Chain-of-thought prompting includes the reasoning:
Q: Roger has 5 tennis balls. He buys 2 cans of 3. How many does he have? A: Roger started with 5 balls. 2 cans of 3 tennis balls each is 6. 5 + 6 = 11. The answer is 11.
When shown examples with reasoning steps, the model produces its own reasoning chains for new problems. This dramatically improves accuracy on tasks requiring arithmetic, logic, or multi-step inference.
Why It Works
CoT prompting exploits a fundamental property of autoregressive language models: each generated token is conditioned on all previous tokens, including previously generated ones. By generating intermediate reasoning steps, the model creates a “scratchpad” that keeps relevant information in context for the final answer. Without CoT, the model must jump from question to answer in a single step, compressing all reasoning into the hidden states.
In essence: generating reasoning steps converts a hard implicit computation into an easier explicit one.
Scale Dependence
CoT is an emergent capability that only appears in sufficiently large models. Small models produce fluent-sounding but logically incorrect reasoning chains that don’t improve (and can harm) final accuracy. The threshold varies by task, but generally models below ~100B parameters show limited benefit from CoT prompting on challenging reasoning tasks. This connects to the broader phenomenon of emergent capabilities with scale.
Variants and Extensions
The original CoT paper spawned a family of related techniques:
- Zero-shot CoT. Simply appending “Let’s think step by step” to a prompt elicits reasoning without any examples. Less effective than few-shot CoT but requires zero engineering.
- Self-consistency. Sample multiple reasoning chains and take the majority-vote answer. Reduces variance from individual reasoning errors.
- Tree of thought. Explore multiple reasoning paths in parallel, evaluate intermediate states, and backtrack from dead ends. More effective but more expensive.
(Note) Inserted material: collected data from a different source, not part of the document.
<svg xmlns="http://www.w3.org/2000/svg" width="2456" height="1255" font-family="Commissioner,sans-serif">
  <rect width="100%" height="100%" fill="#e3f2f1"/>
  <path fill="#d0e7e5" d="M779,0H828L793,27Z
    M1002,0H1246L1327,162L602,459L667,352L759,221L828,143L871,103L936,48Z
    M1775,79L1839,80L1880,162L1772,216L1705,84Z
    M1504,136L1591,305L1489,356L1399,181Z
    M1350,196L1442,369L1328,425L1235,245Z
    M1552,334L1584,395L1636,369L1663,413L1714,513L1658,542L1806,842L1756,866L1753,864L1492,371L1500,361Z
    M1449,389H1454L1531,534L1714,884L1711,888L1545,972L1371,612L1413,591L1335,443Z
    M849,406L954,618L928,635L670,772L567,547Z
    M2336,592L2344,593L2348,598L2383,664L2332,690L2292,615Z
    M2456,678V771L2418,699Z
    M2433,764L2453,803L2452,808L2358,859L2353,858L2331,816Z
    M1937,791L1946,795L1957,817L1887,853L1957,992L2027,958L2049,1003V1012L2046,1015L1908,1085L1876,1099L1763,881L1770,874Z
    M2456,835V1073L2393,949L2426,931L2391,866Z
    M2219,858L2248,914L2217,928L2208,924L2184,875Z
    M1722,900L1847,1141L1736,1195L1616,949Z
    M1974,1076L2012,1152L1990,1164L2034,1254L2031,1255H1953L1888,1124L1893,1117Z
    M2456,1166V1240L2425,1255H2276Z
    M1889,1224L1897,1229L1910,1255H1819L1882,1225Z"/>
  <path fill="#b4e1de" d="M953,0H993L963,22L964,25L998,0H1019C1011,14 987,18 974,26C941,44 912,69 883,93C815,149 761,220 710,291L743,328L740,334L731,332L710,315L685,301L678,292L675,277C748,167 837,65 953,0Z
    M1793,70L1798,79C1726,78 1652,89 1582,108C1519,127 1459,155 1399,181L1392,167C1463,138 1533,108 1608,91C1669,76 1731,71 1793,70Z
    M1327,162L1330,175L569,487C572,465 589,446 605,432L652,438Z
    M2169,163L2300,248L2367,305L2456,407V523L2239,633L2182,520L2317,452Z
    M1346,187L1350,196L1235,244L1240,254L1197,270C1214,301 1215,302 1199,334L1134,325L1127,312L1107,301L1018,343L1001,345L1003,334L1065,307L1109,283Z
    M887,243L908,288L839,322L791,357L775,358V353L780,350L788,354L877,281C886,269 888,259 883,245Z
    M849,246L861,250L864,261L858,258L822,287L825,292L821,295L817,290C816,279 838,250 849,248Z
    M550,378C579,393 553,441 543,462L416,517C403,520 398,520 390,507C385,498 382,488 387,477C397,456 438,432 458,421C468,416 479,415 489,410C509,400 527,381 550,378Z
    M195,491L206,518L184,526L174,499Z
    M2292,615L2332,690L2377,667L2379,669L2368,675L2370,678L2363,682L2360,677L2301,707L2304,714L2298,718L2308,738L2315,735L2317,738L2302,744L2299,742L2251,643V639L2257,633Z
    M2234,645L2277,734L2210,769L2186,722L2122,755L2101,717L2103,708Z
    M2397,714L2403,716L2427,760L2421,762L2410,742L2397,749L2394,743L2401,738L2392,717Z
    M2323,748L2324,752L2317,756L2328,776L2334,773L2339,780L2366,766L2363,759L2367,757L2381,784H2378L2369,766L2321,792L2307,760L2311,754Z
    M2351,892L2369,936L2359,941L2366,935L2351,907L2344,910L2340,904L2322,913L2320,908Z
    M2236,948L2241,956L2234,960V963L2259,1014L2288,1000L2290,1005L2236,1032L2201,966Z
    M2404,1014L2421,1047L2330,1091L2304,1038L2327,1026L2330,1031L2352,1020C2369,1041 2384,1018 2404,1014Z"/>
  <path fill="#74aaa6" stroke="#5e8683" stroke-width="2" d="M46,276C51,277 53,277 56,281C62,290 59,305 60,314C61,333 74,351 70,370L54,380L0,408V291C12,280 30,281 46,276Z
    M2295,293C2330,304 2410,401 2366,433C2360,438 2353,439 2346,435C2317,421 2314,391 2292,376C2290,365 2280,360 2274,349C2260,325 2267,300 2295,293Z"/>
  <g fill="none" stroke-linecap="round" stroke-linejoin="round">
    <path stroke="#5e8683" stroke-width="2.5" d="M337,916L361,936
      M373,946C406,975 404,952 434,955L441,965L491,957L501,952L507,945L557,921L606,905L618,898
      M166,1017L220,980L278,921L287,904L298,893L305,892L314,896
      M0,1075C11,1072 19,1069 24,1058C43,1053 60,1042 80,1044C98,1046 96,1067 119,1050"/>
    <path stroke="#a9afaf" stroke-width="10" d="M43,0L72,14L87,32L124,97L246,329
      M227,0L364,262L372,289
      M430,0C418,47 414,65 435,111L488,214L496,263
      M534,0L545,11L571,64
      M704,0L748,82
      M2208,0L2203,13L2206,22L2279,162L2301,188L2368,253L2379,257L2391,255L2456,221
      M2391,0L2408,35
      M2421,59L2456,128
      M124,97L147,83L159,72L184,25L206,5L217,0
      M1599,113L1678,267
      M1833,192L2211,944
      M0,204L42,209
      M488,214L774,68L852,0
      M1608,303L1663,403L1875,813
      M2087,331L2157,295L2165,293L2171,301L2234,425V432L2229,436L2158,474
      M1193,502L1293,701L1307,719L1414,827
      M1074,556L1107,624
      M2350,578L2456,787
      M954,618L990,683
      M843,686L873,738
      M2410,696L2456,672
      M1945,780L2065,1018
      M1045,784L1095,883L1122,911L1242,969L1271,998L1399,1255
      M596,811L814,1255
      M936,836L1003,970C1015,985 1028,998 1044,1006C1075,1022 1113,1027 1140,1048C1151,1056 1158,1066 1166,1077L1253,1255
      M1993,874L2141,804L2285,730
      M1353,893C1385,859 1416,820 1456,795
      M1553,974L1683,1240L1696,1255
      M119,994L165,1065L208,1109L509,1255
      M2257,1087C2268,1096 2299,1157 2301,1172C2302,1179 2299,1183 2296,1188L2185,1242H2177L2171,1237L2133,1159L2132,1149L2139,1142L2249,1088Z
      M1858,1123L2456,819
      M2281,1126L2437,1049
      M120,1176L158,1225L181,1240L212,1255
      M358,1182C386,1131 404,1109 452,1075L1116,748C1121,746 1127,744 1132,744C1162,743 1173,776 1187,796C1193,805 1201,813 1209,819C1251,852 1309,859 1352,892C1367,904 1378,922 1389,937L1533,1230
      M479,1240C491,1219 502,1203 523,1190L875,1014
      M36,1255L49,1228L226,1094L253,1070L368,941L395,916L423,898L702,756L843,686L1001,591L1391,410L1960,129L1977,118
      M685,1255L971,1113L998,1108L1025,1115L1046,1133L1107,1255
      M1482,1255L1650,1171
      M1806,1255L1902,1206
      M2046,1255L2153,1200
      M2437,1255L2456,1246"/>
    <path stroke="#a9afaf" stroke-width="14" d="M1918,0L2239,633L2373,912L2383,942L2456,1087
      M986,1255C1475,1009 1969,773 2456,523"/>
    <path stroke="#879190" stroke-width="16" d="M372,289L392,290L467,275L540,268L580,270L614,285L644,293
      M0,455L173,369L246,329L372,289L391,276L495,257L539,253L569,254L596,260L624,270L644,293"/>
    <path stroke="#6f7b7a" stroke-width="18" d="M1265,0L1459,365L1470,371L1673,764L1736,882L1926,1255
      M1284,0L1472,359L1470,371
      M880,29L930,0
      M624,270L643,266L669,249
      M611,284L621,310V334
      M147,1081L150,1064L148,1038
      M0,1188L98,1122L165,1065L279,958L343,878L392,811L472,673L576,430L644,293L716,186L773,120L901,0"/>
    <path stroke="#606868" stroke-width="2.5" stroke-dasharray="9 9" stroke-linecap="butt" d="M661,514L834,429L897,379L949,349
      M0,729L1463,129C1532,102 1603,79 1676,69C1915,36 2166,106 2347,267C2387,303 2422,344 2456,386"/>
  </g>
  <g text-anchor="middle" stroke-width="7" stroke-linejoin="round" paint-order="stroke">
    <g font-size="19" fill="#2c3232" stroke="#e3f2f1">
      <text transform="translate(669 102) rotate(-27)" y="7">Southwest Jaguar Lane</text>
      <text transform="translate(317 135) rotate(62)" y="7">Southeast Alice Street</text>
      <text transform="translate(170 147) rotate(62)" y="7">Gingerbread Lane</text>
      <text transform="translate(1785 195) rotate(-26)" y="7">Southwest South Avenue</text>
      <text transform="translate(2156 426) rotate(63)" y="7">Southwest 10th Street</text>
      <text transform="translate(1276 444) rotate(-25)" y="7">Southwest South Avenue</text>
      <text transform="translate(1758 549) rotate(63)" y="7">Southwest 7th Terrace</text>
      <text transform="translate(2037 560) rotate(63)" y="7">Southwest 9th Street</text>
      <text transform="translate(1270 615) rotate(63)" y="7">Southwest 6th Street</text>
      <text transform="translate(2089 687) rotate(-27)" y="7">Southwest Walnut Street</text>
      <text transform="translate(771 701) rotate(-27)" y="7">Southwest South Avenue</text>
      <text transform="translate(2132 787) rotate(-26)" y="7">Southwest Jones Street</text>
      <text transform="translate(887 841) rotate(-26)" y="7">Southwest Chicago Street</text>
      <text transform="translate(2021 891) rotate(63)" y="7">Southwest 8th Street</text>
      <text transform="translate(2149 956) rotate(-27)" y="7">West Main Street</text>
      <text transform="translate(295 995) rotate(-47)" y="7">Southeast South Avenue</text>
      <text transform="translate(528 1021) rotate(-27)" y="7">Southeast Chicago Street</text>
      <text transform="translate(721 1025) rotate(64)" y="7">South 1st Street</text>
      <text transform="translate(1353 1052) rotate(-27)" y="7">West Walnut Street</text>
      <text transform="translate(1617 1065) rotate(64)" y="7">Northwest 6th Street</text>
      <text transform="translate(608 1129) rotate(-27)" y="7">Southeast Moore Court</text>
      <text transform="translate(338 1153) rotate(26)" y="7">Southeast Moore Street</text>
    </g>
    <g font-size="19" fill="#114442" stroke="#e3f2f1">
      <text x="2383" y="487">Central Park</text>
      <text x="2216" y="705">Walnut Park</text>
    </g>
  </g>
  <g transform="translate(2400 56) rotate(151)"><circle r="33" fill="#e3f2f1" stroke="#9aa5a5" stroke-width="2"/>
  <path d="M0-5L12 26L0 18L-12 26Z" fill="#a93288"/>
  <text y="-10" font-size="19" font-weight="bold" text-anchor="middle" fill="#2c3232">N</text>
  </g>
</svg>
- Reasoning models. DeepSeek-R1 and similar models are trained via reinforcement learning to produce extended reasoning traces automatically, without requiring CoT examples in the prompt. These models naturally generate
<think>blocks with self-reflection and verification.
Relationship to AI Agents
CoT is foundational to how AI Agents operate. Agent loops are essentially structured chain-of-thought: observe, reason about what to do, act, evaluate the result, and repeat. The agent’s “planning” step is CoT applied to tool selection and task decomposition. The discovery that reinforcement learning can produce emergent reasoning (self-correction, backtracking, “aha moments”) suggests that CoT-like behavior can be developed through training incentives, not just prompt engineering.